The Vineyard Theatre is an Off-Broadway non-profit theatre company, located at 108 East 15th Street in Manhattan, New York City, near Union Square. Its first production was in 1981. It is best known for its productions of the Tony award-winning musical Avenue Q, Paula Vogel's Pulitzer Prize-winning play How I Learned to Drive, and Jeff Bowen and Hunter Bell's Obie Award-winning musical [title of show]. The Vineyard describes itself as "dedicated to new work, bold programming and the support of artists." The company is the recipient of special Obie, Drama Desk and Lucille Lortel awards for Sustained Excellence, and the 1998 Jonathan Larson Performing Arts Foundation Grant. It celebrated its 25th anniversary in 2007.

Other notable productions include Edward Albee's Three Tall Women, Nicky Silver's Pterodactyls, Becky Mode's Fully Committed, Craig Lucas's The Dying Gaul, Christopher Shinn's Where Do We Live, Cornelius Eady's Brutal Imagination, Gina Gionfriddo's After Ashley, the Laura Nyro musical Eli's Comin, and Kander and Ebb's The Scottsboro Boys.
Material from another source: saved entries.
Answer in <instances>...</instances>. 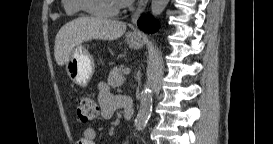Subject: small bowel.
Segmentation results:
<instances>
[{"label":"small bowel","mask_w":273,"mask_h":144,"mask_svg":"<svg viewBox=\"0 0 273 144\" xmlns=\"http://www.w3.org/2000/svg\"><path fill=\"white\" fill-rule=\"evenodd\" d=\"M121 96L114 95L106 83L99 84L98 103L100 115L104 119H111L115 113L123 110ZM97 132L94 128H86L76 144H95Z\"/></svg>","instance_id":"obj_1"}]
</instances>
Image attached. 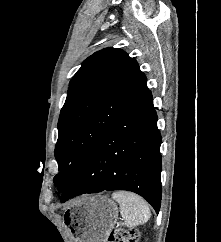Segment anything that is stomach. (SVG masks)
Masks as SVG:
<instances>
[{"label": "stomach", "instance_id": "1", "mask_svg": "<svg viewBox=\"0 0 221 242\" xmlns=\"http://www.w3.org/2000/svg\"><path fill=\"white\" fill-rule=\"evenodd\" d=\"M118 219L116 203L105 195L84 196L71 205L74 242H106Z\"/></svg>", "mask_w": 221, "mask_h": 242}]
</instances>
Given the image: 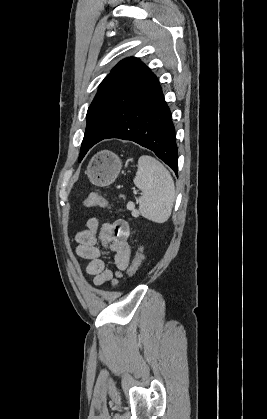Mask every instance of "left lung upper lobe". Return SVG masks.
Here are the masks:
<instances>
[{"label":"left lung upper lobe","instance_id":"left-lung-upper-lobe-1","mask_svg":"<svg viewBox=\"0 0 267 419\" xmlns=\"http://www.w3.org/2000/svg\"><path fill=\"white\" fill-rule=\"evenodd\" d=\"M155 77L148 67L134 57L120 61L112 69L99 85L98 92L88 108L80 157H84L89 150L90 139L94 136L97 138L102 132L106 134L112 129L109 121L111 115L128 108L137 94Z\"/></svg>","mask_w":267,"mask_h":419}]
</instances>
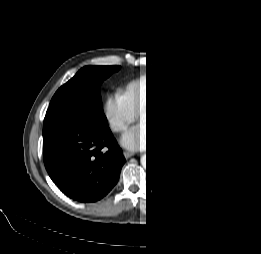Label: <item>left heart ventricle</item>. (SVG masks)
<instances>
[{"label":"left heart ventricle","instance_id":"b2bd125f","mask_svg":"<svg viewBox=\"0 0 261 254\" xmlns=\"http://www.w3.org/2000/svg\"><path fill=\"white\" fill-rule=\"evenodd\" d=\"M145 121L148 123V125L150 127H155L156 123H155V119H154V115L152 112H148L146 115H145ZM159 127H160V122H159Z\"/></svg>","mask_w":261,"mask_h":254}]
</instances>
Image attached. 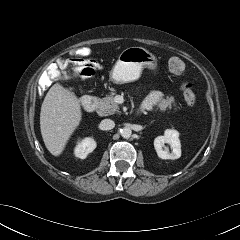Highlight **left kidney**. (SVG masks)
<instances>
[{
    "mask_svg": "<svg viewBox=\"0 0 240 240\" xmlns=\"http://www.w3.org/2000/svg\"><path fill=\"white\" fill-rule=\"evenodd\" d=\"M165 143L169 144L172 152H169V148L165 146ZM154 148L157 155L161 159H178L181 156V144L179 140V133L174 129H167L163 136H158L154 140Z\"/></svg>",
    "mask_w": 240,
    "mask_h": 240,
    "instance_id": "1",
    "label": "left kidney"
}]
</instances>
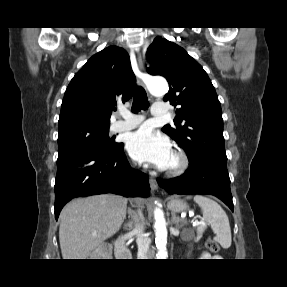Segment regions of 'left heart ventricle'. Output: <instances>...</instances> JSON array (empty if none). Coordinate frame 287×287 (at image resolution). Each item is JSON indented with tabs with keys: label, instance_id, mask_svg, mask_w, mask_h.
Segmentation results:
<instances>
[{
	"label": "left heart ventricle",
	"instance_id": "1",
	"mask_svg": "<svg viewBox=\"0 0 287 287\" xmlns=\"http://www.w3.org/2000/svg\"><path fill=\"white\" fill-rule=\"evenodd\" d=\"M174 163H175V159H174V157L172 155L170 160H169V163H168L167 167L173 165Z\"/></svg>",
	"mask_w": 287,
	"mask_h": 287
}]
</instances>
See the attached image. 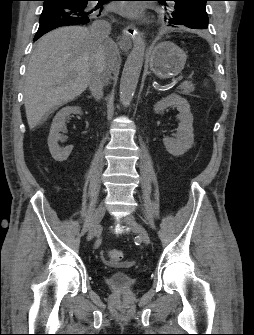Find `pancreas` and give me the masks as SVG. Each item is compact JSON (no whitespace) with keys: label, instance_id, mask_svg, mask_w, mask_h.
<instances>
[{"label":"pancreas","instance_id":"obj_1","mask_svg":"<svg viewBox=\"0 0 254 335\" xmlns=\"http://www.w3.org/2000/svg\"><path fill=\"white\" fill-rule=\"evenodd\" d=\"M179 89H181V93L183 95H191V93L194 91V84L190 81H185L181 83Z\"/></svg>","mask_w":254,"mask_h":335}]
</instances>
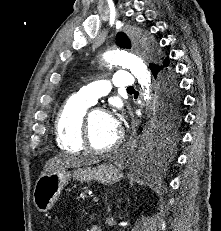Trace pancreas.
<instances>
[{"instance_id": "1", "label": "pancreas", "mask_w": 221, "mask_h": 231, "mask_svg": "<svg viewBox=\"0 0 221 231\" xmlns=\"http://www.w3.org/2000/svg\"><path fill=\"white\" fill-rule=\"evenodd\" d=\"M86 188H83V191L80 193L78 200L84 201L88 196L86 194L87 190H85Z\"/></svg>"}]
</instances>
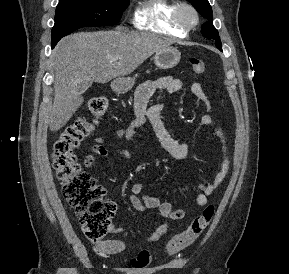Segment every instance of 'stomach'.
I'll return each mask as SVG.
<instances>
[{"instance_id": "stomach-1", "label": "stomach", "mask_w": 289, "mask_h": 274, "mask_svg": "<svg viewBox=\"0 0 289 274\" xmlns=\"http://www.w3.org/2000/svg\"><path fill=\"white\" fill-rule=\"evenodd\" d=\"M181 58V53L173 47H168L155 53L154 62L160 69H170L176 66ZM135 80L131 77H119L111 83L112 89L119 94L128 92L134 85Z\"/></svg>"}]
</instances>
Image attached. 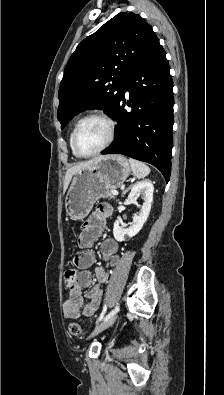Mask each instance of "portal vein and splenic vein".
I'll use <instances>...</instances> for the list:
<instances>
[{"label": "portal vein and splenic vein", "instance_id": "portal-vein-and-splenic-vein-1", "mask_svg": "<svg viewBox=\"0 0 224 395\" xmlns=\"http://www.w3.org/2000/svg\"><path fill=\"white\" fill-rule=\"evenodd\" d=\"M112 194H113V195H118V191L112 190Z\"/></svg>", "mask_w": 224, "mask_h": 395}]
</instances>
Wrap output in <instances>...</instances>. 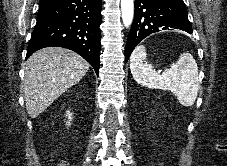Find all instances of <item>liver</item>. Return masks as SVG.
Instances as JSON below:
<instances>
[{
  "mask_svg": "<svg viewBox=\"0 0 227 166\" xmlns=\"http://www.w3.org/2000/svg\"><path fill=\"white\" fill-rule=\"evenodd\" d=\"M89 70V63L77 53L61 47L36 51L28 59L23 91L27 113L38 117Z\"/></svg>",
  "mask_w": 227,
  "mask_h": 166,
  "instance_id": "6515ba94",
  "label": "liver"
}]
</instances>
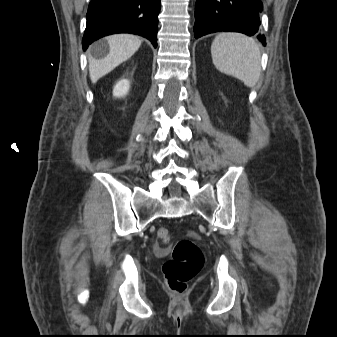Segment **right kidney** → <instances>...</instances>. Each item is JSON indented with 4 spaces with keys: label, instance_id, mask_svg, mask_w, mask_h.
<instances>
[{
    "label": "right kidney",
    "instance_id": "obj_1",
    "mask_svg": "<svg viewBox=\"0 0 337 337\" xmlns=\"http://www.w3.org/2000/svg\"><path fill=\"white\" fill-rule=\"evenodd\" d=\"M129 88L130 82L126 79H122L118 81L117 84L115 85L113 89V96L118 98L124 97L125 95H127Z\"/></svg>",
    "mask_w": 337,
    "mask_h": 337
}]
</instances>
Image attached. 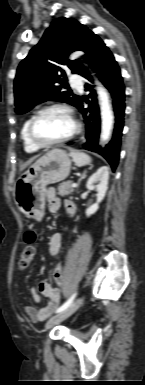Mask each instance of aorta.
Listing matches in <instances>:
<instances>
[{
  "label": "aorta",
  "mask_w": 145,
  "mask_h": 385,
  "mask_svg": "<svg viewBox=\"0 0 145 385\" xmlns=\"http://www.w3.org/2000/svg\"><path fill=\"white\" fill-rule=\"evenodd\" d=\"M97 84V93L100 101L101 109V141L106 142L109 140L114 123V115L109 101V95L106 89L102 86L100 82L96 80Z\"/></svg>",
  "instance_id": "obj_1"
}]
</instances>
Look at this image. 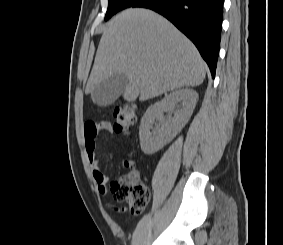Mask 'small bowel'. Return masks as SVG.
Returning <instances> with one entry per match:
<instances>
[{
    "instance_id": "1",
    "label": "small bowel",
    "mask_w": 283,
    "mask_h": 245,
    "mask_svg": "<svg viewBox=\"0 0 283 245\" xmlns=\"http://www.w3.org/2000/svg\"><path fill=\"white\" fill-rule=\"evenodd\" d=\"M112 132L111 125L106 121H88L84 125L85 148L92 166L93 177L97 183L99 192L105 194L107 192L108 177L99 167V161L96 156V138L100 133L110 134ZM116 211L122 209L111 206Z\"/></svg>"
}]
</instances>
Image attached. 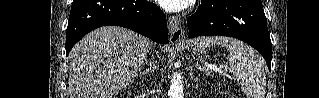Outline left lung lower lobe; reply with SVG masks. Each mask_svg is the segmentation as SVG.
Wrapping results in <instances>:
<instances>
[{
    "mask_svg": "<svg viewBox=\"0 0 319 98\" xmlns=\"http://www.w3.org/2000/svg\"><path fill=\"white\" fill-rule=\"evenodd\" d=\"M187 26L189 38L222 35L248 43L271 69V40L261 0H202Z\"/></svg>",
    "mask_w": 319,
    "mask_h": 98,
    "instance_id": "obj_1",
    "label": "left lung lower lobe"
}]
</instances>
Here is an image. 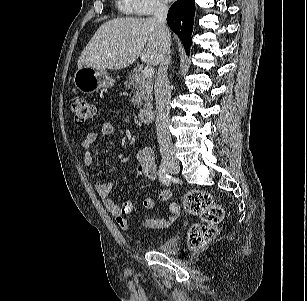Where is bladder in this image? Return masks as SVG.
<instances>
[{"instance_id": "31cf9c89", "label": "bladder", "mask_w": 307, "mask_h": 301, "mask_svg": "<svg viewBox=\"0 0 307 301\" xmlns=\"http://www.w3.org/2000/svg\"><path fill=\"white\" fill-rule=\"evenodd\" d=\"M178 245H179V237L170 236L162 240L158 244L157 251L161 253L172 254L176 252V250L178 249Z\"/></svg>"}]
</instances>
In 2000 it hosted a limited engagement of Craig Bohmler and Marion Adler's musical Enter the Guardsman, which had won the international Musical of the Year award and had premiered in London's West End.

The Vineyard is also home to the Vineyard Community of Artists, an alliance of playwrights, composers, actors, designers, and directors. It sponsors panel discussions, guest speakers, informal readings of works-in-progress and full readings of new plays.